Start of Block

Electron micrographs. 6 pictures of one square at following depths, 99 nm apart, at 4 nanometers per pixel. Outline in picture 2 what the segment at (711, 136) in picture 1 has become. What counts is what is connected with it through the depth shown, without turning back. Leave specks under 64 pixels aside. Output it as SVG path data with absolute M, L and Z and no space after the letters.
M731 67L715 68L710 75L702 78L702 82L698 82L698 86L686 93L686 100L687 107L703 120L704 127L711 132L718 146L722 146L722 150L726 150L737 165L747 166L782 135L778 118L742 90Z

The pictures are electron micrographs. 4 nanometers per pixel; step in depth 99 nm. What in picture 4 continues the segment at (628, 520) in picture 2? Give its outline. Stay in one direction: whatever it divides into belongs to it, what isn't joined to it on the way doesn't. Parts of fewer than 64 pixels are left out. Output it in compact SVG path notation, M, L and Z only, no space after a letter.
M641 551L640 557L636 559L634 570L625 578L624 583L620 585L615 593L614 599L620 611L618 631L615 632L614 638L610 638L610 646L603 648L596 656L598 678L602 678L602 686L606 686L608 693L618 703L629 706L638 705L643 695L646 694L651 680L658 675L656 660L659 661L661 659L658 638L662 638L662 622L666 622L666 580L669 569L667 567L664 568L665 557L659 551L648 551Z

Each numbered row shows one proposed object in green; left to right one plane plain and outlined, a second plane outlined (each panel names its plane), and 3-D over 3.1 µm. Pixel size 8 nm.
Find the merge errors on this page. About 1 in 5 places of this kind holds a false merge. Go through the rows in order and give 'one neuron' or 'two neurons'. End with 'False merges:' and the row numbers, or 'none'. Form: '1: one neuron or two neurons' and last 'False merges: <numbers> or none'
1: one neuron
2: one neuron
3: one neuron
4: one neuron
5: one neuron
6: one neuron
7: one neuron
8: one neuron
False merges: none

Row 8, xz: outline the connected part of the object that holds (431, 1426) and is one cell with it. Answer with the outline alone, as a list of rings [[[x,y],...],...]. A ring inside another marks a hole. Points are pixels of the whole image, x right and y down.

End of Block

▸ Your goal: Could you output every entry above exactly as it stands?

▸ The answer:
Electron micrographs. 6 pictures of one square at following depths, 99 nm apart, at 4 nanometers per pixel. Outline in picture 2 what the segment at (711, 136) in picture 1 has become. What counts is what is connected with it through the depth shown, without turning back. Leave specks under 64 pixels aside. Output it as SVG path data with absolute M, L and Z and no space after the letters.
M731 67L715 68L710 75L702 78L702 82L698 82L698 86L686 93L686 100L687 107L703 120L704 127L711 132L718 146L722 146L722 150L726 150L737 165L747 166L782 135L778 118L742 90Z

The pictures are electron micrographs. 4 nanometers per pixel; step in depth 99 nm. What in picture 4 continues the segment at (628, 520) in picture 2? Give its outline. Stay in one direction: whatever it divides into belongs to it, what isn't joined to it on the way doesn't. Parts of fewer than 64 pixels are left out. Output it in compact SVG path notation, M, L and Z only, no space after a letter.
M641 551L640 557L636 559L634 570L625 578L624 583L620 585L615 593L614 599L620 611L618 631L615 632L614 638L610 638L610 646L603 648L596 656L598 678L602 678L602 686L606 686L608 693L618 703L629 706L638 705L643 695L646 694L651 680L658 675L656 660L659 661L661 659L658 638L662 638L662 622L666 622L666 580L669 569L667 567L664 568L665 557L659 551L648 551Z

Each numbered row shows one proposed object in green; left to right one plane plain and outlined, a second plane outlined (each panel names its plane), and 3-D over 3.1 µm. Pixel size 8 nm.
Find the merge errors on this page. About 1 in 5 places of this kind holds a false merge. Go through the rows in order and give 'one neuron' or 'two neurons'. End with 'False merges:' and the row numbers, or 'none'. Form: '1: one neuron or two neurons' and last 'False merges: <numbers> or none'
1: one neuron
2: one neuron
3: one neuron
4: one neuron
5: one neuron
6: one neuron
7: one neuron
8: one neuron
False merges: none

Row 8, xz: outline the connected part of the object that holds (431, 1426) and is one cell with it. Answer with the outline alone, as a list of rings [[[x,y],...],...]. A ring inside another marks a hole. Points are pixels of the whole image, x right and y down.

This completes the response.